* [Problem to solve]: Each line from the one containing "laptop [207,286,276,334] ->" to the end of the records should be copied exactly, and no other line.

◇ ◇ ◇ ◇ ◇ ◇ ◇

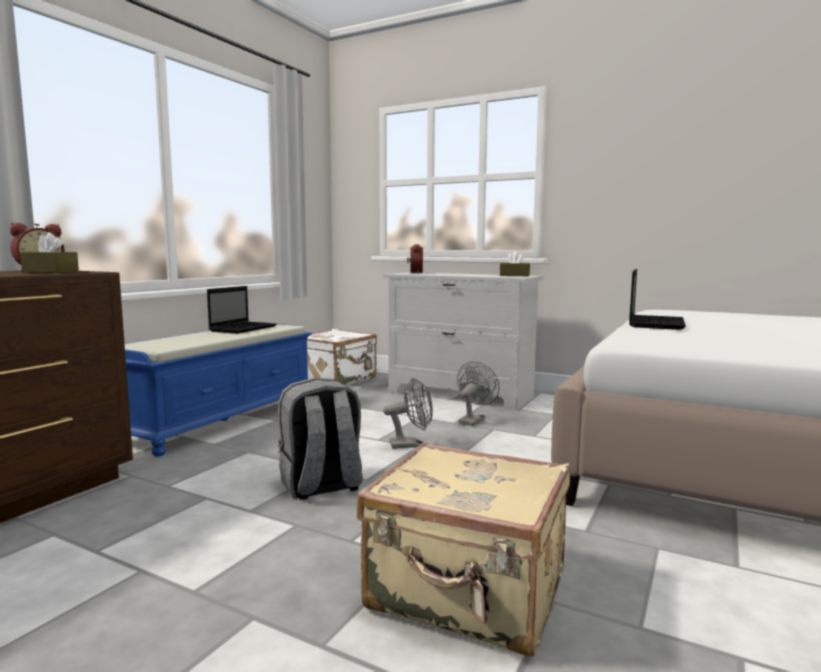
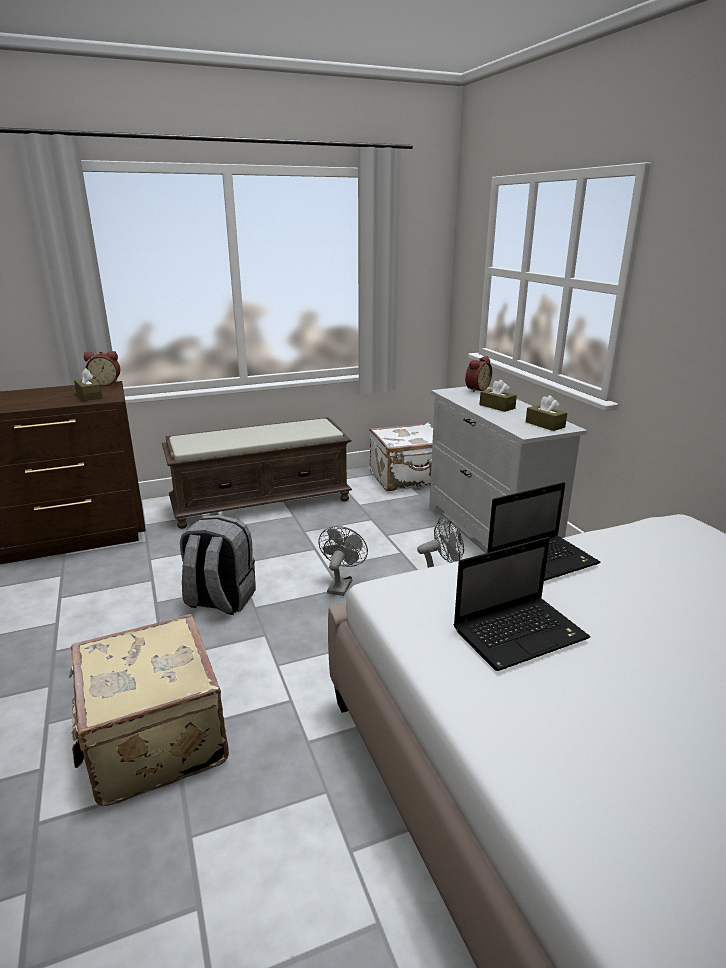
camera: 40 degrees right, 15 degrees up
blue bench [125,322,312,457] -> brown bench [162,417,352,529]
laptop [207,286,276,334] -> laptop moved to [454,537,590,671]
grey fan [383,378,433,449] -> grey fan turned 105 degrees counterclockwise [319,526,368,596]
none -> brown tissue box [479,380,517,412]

◇ ◇ ◇ ◇ ◇ ◇ ◇

* [Exercise response]:
laptop [207,286,276,334] -> laptop moved to [454,537,590,671]
grey fan [383,378,433,449] -> grey fan turned 105 degrees counterclockwise [319,526,368,596]
none -> brown tissue box [479,380,517,412]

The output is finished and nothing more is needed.